HMG-CoA reductase inhibitors (statins) are used for dyslipidemia treatment and CAD prevention. Considerable controversy exists regarding statins’ possible pleiotropic effect with many vascular and nonvascular beds benefiting from their use. However, little data exists to support possible nephroprotective statins effect or their potential for ‘nephro-pleiotropism’. Hypothesis We hypothesize that pre-administration of statins in patients prior to undergoing percutaneous coronary intervention (PCI) may be beneficial in preventing contrast induced nephropathy (CIN) due to a pleiotropic effect. Methods A retrospective study of >4000 patient charts who underwent PCI for routine clinical reasons was performed. Pts who developed CIN were selected based on serum creatinine (SCr) level elevation by ≥0.5mg/dL from baseline and further stratified into statin use (+/−) prior to PCI and by LDL level. Results SCr was measured within 1 week prior to or on day of PCI in 805 pts: 516 (64%) male, 289 (36%) female and within 1 week post PCI. Statin therapy was initiated in 328 (41%) pts ≥1 week prior to PCI. When classified by statin use (+/−), there was no difference in incidence of CIN (29 vs 39, p=0.8). However, there was a significant number of pts with SCr rise to >2.5mg/dL in the statin(−) group (p<0.05). When limited to absolute rise in SCr, the mean rise in SCr was 0.64 in statin(−) vs 0.16mg/dL in statin(+) subgroup, representing a 3-fold nephroprotective effect of statins (p<0.001). Via multivariate analysis, neither age, gender, HTN, DM or contrast load was a significant predictor for the rise in SCr.
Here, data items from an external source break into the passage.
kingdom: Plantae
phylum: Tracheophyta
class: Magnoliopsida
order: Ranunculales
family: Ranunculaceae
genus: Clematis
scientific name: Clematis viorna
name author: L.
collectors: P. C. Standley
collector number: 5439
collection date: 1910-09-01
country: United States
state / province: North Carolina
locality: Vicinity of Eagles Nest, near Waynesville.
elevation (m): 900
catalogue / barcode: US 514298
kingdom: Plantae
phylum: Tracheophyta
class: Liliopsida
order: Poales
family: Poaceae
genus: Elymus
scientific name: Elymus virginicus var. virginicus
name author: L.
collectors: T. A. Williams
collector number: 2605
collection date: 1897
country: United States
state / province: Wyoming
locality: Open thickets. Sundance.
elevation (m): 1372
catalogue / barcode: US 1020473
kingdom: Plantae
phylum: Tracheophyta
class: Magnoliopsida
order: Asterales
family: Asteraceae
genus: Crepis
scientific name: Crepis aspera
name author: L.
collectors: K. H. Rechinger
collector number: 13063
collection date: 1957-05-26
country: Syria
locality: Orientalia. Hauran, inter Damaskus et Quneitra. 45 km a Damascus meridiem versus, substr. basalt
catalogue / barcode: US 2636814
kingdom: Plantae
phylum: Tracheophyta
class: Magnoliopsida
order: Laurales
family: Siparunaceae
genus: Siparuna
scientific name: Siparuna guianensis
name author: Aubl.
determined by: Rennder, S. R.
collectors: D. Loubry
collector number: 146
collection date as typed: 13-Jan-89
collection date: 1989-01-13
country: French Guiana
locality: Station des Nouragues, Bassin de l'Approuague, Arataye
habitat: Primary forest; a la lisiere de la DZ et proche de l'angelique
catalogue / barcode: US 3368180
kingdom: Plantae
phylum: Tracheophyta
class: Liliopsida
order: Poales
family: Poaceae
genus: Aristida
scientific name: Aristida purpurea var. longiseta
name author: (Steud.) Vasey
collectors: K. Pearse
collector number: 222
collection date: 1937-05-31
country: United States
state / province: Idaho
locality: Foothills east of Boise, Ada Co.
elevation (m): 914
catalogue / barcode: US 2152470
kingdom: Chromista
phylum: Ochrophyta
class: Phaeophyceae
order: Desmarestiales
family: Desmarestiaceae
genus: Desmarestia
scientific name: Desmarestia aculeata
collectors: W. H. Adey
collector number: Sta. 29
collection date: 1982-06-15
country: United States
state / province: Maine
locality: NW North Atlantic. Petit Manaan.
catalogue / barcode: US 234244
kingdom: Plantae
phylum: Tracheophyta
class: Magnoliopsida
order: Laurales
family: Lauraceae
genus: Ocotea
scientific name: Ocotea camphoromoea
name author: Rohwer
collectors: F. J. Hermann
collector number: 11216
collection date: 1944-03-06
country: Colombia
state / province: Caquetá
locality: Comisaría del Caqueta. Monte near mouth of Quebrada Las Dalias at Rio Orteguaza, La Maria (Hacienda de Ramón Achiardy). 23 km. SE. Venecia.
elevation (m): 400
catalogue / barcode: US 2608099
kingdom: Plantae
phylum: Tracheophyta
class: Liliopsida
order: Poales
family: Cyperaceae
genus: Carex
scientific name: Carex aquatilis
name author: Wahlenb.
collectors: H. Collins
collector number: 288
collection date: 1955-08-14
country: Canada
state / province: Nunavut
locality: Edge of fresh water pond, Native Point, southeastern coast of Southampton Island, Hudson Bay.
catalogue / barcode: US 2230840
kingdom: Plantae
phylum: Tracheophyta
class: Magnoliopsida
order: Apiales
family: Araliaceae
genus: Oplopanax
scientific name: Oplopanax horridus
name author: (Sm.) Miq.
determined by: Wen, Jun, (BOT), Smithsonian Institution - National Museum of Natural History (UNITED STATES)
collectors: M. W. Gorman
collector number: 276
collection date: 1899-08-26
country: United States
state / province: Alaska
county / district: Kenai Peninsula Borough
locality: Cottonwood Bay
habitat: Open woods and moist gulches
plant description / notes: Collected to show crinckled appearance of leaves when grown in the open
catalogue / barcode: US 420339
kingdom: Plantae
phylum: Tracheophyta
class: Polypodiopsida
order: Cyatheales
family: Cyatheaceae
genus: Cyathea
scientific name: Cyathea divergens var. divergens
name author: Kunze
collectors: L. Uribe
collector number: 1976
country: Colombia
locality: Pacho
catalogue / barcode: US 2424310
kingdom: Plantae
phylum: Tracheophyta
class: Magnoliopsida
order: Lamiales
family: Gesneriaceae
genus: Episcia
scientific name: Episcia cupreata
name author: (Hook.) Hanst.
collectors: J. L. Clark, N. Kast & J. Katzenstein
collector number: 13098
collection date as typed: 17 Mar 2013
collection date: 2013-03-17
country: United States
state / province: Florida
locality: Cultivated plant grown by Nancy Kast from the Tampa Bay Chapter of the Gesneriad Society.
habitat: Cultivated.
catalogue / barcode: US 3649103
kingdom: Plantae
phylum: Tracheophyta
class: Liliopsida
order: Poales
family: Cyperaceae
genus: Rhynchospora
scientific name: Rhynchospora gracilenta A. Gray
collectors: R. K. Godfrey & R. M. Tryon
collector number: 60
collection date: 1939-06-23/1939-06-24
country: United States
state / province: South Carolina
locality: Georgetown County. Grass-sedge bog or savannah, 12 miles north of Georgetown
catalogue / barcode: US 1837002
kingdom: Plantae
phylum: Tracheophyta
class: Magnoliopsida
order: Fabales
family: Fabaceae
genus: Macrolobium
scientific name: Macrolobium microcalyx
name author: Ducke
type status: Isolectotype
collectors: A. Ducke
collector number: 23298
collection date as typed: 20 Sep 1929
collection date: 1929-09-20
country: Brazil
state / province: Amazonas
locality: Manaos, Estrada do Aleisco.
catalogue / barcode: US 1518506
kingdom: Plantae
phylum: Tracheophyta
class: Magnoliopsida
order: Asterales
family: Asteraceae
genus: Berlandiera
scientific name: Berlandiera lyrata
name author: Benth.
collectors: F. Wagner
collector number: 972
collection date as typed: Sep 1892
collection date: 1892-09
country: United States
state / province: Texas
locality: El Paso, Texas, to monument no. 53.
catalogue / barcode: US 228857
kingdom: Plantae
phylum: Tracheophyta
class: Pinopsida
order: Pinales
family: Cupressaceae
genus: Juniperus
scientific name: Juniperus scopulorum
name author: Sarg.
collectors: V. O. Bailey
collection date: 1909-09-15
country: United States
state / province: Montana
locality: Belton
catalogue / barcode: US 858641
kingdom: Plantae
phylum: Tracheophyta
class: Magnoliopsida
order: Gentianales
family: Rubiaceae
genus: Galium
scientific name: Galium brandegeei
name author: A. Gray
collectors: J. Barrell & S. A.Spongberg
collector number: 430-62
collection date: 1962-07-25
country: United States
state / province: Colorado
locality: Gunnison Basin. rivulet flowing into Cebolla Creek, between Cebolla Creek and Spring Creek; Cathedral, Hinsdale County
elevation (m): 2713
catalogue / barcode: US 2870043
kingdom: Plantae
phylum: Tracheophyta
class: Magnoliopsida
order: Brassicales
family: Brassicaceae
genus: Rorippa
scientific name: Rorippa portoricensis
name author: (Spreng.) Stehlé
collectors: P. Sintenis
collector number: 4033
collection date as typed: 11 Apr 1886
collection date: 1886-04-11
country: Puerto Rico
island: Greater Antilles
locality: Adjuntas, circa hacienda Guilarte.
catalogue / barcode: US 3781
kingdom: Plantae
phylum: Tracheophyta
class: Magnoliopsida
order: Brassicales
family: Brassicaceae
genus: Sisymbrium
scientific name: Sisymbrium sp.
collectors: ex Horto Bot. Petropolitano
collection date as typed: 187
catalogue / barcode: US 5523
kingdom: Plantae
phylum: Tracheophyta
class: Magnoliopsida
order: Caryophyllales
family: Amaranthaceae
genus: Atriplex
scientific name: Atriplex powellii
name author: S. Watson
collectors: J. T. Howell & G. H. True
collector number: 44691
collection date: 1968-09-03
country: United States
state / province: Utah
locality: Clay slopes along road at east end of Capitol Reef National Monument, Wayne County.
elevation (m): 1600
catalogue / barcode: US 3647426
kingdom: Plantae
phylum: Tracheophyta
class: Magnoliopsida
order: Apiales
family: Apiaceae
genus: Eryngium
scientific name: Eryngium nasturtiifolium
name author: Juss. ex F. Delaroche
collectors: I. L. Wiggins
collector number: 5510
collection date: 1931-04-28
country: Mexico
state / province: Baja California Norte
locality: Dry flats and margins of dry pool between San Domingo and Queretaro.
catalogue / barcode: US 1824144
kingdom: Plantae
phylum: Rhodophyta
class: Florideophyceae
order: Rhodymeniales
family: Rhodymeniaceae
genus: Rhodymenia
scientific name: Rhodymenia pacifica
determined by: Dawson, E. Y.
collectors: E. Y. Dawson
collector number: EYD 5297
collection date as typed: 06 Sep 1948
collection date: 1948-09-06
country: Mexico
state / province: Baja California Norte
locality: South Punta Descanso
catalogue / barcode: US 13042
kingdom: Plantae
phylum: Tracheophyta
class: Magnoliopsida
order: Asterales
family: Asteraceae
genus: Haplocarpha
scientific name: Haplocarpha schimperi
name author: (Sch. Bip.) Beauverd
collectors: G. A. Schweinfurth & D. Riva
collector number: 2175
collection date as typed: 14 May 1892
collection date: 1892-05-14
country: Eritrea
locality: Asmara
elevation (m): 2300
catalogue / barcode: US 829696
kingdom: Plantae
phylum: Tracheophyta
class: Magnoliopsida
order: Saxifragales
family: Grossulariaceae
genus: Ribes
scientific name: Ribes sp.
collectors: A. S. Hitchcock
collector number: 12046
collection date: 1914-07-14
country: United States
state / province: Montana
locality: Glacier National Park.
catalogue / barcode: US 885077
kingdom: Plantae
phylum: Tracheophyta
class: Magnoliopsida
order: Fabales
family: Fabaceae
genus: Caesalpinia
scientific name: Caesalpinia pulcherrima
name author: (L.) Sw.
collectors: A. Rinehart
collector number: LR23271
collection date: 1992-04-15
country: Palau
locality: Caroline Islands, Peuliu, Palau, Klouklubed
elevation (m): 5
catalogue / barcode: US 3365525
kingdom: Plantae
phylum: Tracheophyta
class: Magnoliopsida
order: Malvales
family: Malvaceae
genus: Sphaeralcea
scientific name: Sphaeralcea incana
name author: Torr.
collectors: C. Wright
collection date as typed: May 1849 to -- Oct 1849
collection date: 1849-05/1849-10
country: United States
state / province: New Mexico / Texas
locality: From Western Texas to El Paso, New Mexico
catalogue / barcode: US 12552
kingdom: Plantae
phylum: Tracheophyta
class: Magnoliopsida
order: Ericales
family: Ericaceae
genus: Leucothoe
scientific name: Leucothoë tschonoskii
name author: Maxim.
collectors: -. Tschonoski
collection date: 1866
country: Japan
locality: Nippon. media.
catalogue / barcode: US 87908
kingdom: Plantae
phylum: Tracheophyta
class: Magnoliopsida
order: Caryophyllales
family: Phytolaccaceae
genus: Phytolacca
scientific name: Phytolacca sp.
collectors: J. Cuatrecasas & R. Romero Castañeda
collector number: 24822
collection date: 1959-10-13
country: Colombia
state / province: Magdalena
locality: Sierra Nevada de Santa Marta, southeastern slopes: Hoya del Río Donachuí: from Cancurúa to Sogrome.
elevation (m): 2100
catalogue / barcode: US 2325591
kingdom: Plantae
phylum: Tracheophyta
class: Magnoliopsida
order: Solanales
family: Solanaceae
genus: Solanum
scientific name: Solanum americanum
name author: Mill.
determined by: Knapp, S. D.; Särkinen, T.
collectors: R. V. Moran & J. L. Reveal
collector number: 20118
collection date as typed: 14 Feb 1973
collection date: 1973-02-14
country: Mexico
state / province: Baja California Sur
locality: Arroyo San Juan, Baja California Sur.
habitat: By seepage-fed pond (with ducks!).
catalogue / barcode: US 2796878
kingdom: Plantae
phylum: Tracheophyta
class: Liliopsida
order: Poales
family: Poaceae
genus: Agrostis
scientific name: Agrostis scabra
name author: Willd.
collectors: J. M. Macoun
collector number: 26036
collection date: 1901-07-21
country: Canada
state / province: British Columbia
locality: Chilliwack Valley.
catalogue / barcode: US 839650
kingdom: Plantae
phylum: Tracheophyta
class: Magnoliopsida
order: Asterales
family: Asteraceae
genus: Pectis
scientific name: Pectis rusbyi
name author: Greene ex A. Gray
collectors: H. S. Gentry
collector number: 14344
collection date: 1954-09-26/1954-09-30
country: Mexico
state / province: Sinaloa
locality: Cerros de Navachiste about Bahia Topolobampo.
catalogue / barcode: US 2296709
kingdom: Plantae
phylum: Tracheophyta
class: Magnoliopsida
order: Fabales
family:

In 44 pts (16 statin(+), 28 statin(−)) with recent LDL levels there was no difference in the mean LDL (99 vs 91mg/dL respectively, p=NS) and this pattern held true when categorized by LDL <70, <100, or <130mg/dL (p=NS for all), again independent of all defined comorbidities. Conclusions Pre-PCI administration of statins is strongly nephroprotective. Multivariate analysis demonstrates the 3-fold nephroprotection is independent of common clinical high risk comorbidities. A more controversial finding implicates the lack of a direct anti-atherosclerotic LDL lowering effect as the genesis since LDL levels were nearly superimposable, implying substantial pleiotropism.